• _Arbeitsanweisung_
Schreibe aus dem Text über die Ombudsstelle für Kinderrechte die Passage wortgetreu ab, beginnend mit „Eine Ombudsstelle für“ und weiter bis einschließlich „St. Gallen befindet?“.

• _Textauszug_

Es braucht eine eidgenössische Lösung

Eine Ombudsstelle für Kinderrechte muss aus Sicht von Pro Juventute zwingend auf eidgenössischer Ebene angesiedelt sein. Dies ist nicht nur bezüglich Verfahren in der Zuständigkeit des Bundes unabdingbar, sondern bietet auch für Verfahren auf kommunaler und kantonaler Ebene zahlreiche Vorteile. Eine nationale Anlaufstelle kann erheblich effizienter und kostengünstiger betrieben werden und besser das notwendige Knowhow aufbauen. Darüber hinaus würden kantonale Lösungen häufig Doppelspurigkeiten und Schwierigkeiten bezüglich der Zuständigkeit mit sich bringen. Wo liegt die Zuständigkeit, wenn die Mutter in Bern lebt, der Vater in Zürich und das Kind sich in einem Time-out in St. Gallen befindet?

Die Verfassungs- und gesetzlichen Grundlagen sind für eine nationale Lösung vorhanden und entsprechen dem Subsidiaritätsprinzip. Eine nationale Anlaufstelle läuft auch nicht der Kompetenz- und Aufgabenverteilung zwischen Bund und Kantonen zuwider. Die Entscheide fällen weiterhin die zuständigen Behörden und Gerichte in den Kantonen und Gemeinden, die Anlaufstelle erleichtert den Kindern nur die Wahrnehmung ihrer Rechte und spricht Empfehlungen aus. Durch die Ratifizierung der UNO-Kinderrechtskonvention sind sämtliche Behörden zum Schutz der Kinderrechte verpflichtet, auch der Bund.

• _Datenteil_
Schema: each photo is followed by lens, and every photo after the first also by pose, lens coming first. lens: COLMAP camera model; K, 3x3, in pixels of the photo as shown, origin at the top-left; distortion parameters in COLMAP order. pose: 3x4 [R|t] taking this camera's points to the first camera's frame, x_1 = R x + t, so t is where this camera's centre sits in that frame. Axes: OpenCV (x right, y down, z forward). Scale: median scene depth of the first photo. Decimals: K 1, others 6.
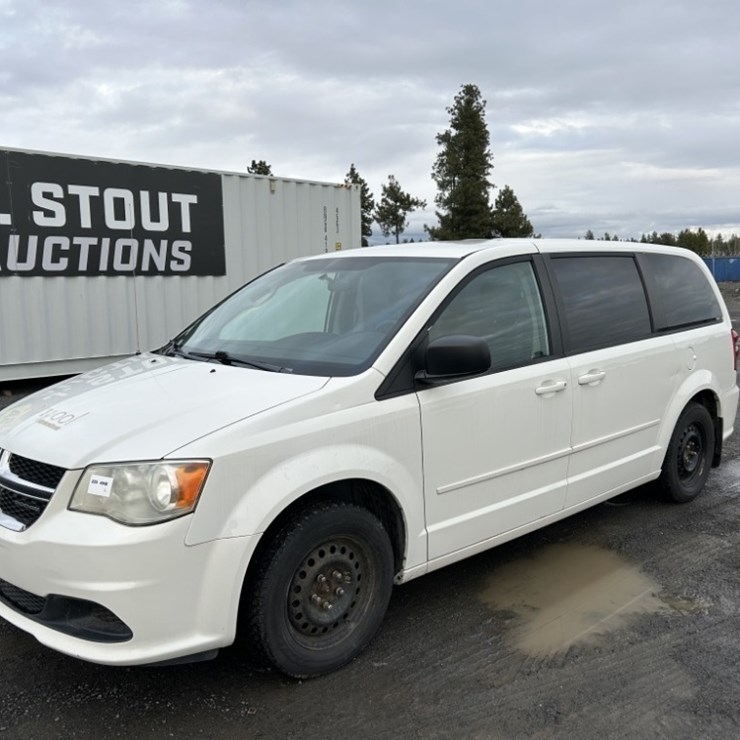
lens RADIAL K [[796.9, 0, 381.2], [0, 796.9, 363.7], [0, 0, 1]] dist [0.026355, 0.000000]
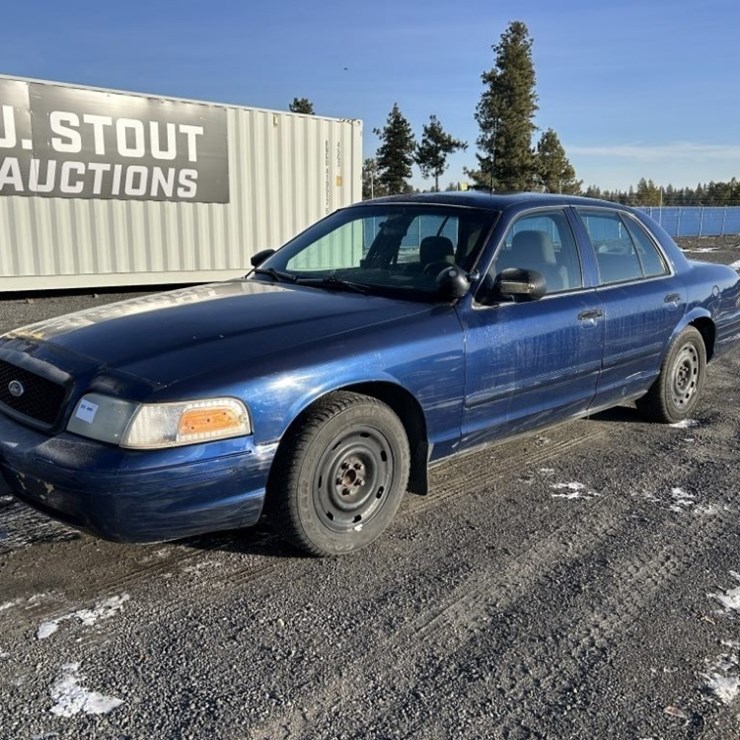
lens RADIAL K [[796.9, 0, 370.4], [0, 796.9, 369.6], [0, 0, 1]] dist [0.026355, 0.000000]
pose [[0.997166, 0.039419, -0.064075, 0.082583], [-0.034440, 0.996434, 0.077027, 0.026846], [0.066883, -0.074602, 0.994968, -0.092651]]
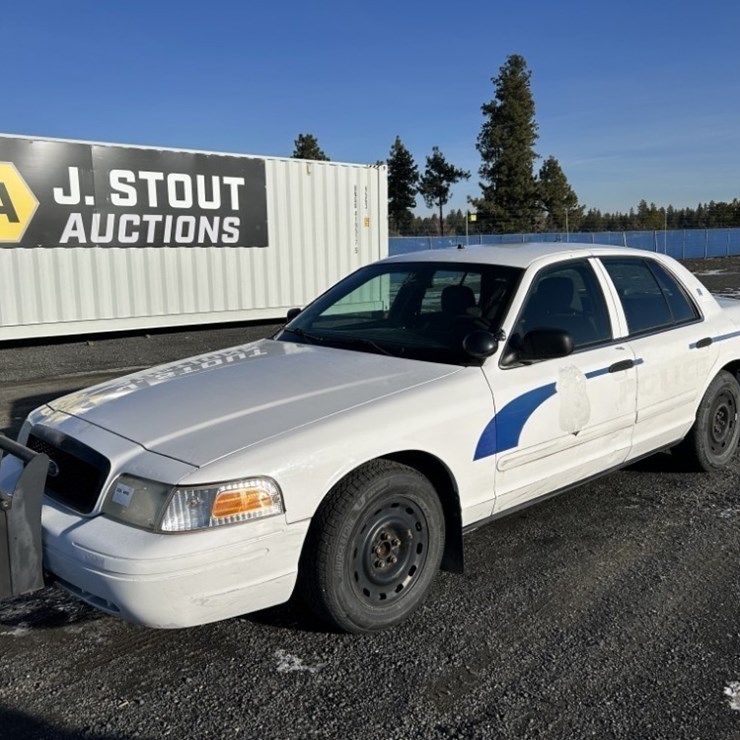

• _Musterlösung_
Eine Ombudsstelle für Kinderrechte muss aus Sicht von Pro Juventute zwingend auf eidgenössischer Ebene angesiedelt sein. Dies ist nicht nur bezüglich Verfahren in der Zuständigkeit des Bundes unabdingbar, sondern bietet auch für Verfahren auf kommunaler und kantonaler Ebene zahlreiche Vorteile. Eine nationale Anlaufstelle kann erheblich effizienter und kostengünstiger betrieben werden und besser das notwendige Knowhow aufbauen. Darüber hinaus würden kantonale Lösungen häufig Doppelspurigkeiten und Schwierigkeiten bezüglich der Zuständigkeit mit sich bringen. Wo liegt die Zuständigkeit, wenn die Mutter in Bern lebt, der Vater in Zürich und das Kind sich in einem Time-out in St. Gallen befindet?